Excerpt —
____________________
The Challenge
The company had grown from zero to $8M ARR in three years on the back of a strong product and a well-networked founding team. But as they entered formal conversations with growth equity investors, their financial model became a liability.
It was built in Excel without version control, with hardcoded numbers scattered across tabs, no integration between the P&L and cash flow, and a headcount plan that simply multiplied last year's team size by 1.5. Early investor feedback was consistent: the model didn't inspire confidence.
The founder had a clear target — $100M at a valuation that reflected their growth trajectory — and a six-month window before the fundraise momentum stalled.
Our Process
We ran this engagement in three phases, deliberately compressed to preserve fundraise momentum.
Phase 1 — Model reconstruction (weeks 1–3). We rebuilt the model from first principles: a bottom-up revenue model disaggregated by customer segment, product tier, and geography; a cohort-based retention and expansion model; a sales capacity model linking quota-bearing headcount to pipeline and bookings; and a fully integrated three-statement model with dynamic scenario toggles.
Phase 2 — Investor narrative alignment (weeks 4–5). The numbers are only half the story. We worked with the founding team to align the model's structure to the investor narrative — ensuring the key value drivers the founders were pitching (net revenue retention, payback period, Rule of 40) were visibly, credibly supported in the model itself.
____________________
Study material —
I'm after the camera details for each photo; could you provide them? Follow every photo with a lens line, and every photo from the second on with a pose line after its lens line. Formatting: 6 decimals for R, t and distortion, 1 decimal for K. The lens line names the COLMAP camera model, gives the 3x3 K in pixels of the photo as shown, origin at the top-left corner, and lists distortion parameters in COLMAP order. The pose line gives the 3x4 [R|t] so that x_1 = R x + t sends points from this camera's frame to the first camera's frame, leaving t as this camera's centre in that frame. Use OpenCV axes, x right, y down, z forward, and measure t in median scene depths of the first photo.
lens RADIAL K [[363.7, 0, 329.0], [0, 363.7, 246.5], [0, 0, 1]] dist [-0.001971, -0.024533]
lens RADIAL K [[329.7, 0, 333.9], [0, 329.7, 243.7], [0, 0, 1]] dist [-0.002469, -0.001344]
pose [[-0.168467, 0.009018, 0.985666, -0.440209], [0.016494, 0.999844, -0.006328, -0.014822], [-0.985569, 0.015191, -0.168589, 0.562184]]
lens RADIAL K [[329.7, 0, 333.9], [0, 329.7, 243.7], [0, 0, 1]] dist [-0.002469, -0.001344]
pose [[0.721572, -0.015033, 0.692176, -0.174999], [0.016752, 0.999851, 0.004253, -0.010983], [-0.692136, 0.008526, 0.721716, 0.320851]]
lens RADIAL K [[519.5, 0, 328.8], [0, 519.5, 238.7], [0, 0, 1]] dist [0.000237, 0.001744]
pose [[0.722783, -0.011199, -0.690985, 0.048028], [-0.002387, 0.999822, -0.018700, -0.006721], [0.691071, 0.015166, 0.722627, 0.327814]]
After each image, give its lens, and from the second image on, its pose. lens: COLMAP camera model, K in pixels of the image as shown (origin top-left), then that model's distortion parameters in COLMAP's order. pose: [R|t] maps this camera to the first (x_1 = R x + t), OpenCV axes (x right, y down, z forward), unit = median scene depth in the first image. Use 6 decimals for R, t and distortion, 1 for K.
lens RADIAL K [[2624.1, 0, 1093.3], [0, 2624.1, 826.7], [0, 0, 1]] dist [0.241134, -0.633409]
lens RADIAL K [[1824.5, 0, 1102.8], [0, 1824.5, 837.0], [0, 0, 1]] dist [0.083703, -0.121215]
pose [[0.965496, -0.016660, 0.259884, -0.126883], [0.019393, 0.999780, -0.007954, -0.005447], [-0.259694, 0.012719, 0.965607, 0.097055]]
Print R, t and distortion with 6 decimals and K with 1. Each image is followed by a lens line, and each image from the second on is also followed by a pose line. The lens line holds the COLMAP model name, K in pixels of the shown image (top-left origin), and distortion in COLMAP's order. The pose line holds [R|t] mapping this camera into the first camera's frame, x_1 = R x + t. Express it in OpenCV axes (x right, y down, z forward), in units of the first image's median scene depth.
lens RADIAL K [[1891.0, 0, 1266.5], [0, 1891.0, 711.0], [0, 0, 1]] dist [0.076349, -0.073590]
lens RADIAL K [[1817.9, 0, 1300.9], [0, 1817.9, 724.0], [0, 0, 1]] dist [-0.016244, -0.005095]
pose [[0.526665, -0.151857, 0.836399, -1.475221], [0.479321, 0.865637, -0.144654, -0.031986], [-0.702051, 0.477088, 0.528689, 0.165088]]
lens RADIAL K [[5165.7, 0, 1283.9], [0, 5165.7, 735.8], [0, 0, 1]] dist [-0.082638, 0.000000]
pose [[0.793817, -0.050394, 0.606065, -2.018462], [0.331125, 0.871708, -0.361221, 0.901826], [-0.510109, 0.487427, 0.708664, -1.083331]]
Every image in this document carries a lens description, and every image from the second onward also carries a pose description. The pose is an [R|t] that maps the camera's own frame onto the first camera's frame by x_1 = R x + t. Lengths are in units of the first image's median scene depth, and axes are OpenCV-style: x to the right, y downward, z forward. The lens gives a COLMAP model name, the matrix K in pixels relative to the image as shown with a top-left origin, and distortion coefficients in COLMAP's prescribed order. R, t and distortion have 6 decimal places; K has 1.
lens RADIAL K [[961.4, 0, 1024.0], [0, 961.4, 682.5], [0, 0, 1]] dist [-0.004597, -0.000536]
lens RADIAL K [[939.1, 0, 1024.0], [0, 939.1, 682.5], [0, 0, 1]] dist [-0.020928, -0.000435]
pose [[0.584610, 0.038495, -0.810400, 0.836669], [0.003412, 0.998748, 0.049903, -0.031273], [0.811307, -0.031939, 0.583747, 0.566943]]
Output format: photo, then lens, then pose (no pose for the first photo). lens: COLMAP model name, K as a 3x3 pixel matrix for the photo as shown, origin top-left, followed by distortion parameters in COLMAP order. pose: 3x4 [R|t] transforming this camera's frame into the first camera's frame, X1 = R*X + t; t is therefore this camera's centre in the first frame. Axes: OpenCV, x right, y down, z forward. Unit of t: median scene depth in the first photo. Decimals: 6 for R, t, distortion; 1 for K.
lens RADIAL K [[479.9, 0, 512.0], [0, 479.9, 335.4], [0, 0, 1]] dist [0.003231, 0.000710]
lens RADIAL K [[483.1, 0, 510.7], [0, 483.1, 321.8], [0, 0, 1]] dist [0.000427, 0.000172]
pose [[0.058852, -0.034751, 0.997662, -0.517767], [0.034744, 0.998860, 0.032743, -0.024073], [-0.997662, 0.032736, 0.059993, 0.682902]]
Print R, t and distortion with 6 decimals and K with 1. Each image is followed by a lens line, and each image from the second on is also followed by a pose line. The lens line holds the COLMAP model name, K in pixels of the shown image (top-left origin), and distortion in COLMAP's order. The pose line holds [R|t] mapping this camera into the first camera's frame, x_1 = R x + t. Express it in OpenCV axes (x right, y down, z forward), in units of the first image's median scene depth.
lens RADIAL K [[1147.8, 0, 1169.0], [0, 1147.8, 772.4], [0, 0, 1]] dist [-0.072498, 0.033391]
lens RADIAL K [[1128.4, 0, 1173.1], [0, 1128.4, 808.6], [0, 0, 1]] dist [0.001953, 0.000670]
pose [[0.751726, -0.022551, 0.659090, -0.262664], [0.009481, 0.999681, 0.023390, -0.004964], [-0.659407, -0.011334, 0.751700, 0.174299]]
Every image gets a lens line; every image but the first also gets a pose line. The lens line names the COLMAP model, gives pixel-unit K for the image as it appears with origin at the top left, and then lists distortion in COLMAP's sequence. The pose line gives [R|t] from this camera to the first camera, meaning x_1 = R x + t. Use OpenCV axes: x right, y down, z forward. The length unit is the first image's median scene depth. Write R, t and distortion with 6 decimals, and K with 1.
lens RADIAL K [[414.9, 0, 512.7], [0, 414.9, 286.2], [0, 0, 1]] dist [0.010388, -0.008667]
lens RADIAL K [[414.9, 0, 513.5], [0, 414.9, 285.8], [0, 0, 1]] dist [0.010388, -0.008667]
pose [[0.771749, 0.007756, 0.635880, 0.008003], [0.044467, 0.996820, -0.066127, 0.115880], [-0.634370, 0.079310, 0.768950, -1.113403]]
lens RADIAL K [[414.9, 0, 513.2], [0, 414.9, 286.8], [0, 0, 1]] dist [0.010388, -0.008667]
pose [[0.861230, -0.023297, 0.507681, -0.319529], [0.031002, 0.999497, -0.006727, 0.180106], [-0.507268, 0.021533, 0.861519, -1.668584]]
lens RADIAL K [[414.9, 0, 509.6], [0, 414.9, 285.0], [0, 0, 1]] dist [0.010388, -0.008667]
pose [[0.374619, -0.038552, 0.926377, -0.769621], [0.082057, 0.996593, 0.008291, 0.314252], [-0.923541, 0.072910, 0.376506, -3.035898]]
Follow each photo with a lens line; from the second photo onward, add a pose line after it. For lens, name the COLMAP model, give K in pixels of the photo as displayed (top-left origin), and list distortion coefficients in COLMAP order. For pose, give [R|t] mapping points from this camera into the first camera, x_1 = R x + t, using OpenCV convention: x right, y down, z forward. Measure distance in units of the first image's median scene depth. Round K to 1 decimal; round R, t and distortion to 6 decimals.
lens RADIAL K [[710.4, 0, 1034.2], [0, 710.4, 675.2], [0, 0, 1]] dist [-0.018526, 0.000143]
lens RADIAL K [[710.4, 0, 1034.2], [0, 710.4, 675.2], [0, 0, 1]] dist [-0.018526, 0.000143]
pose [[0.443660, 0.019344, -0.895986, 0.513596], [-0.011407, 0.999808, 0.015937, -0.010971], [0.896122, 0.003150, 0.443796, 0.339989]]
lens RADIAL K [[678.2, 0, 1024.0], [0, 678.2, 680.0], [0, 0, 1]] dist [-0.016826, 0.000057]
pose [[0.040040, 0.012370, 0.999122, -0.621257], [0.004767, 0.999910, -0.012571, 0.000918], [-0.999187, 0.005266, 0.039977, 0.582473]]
____________________
What the task asks — In the case study above, how did the original financial model produce its headcount plan?

Solution to the exercise — It multiplied last year's team size by 1.5.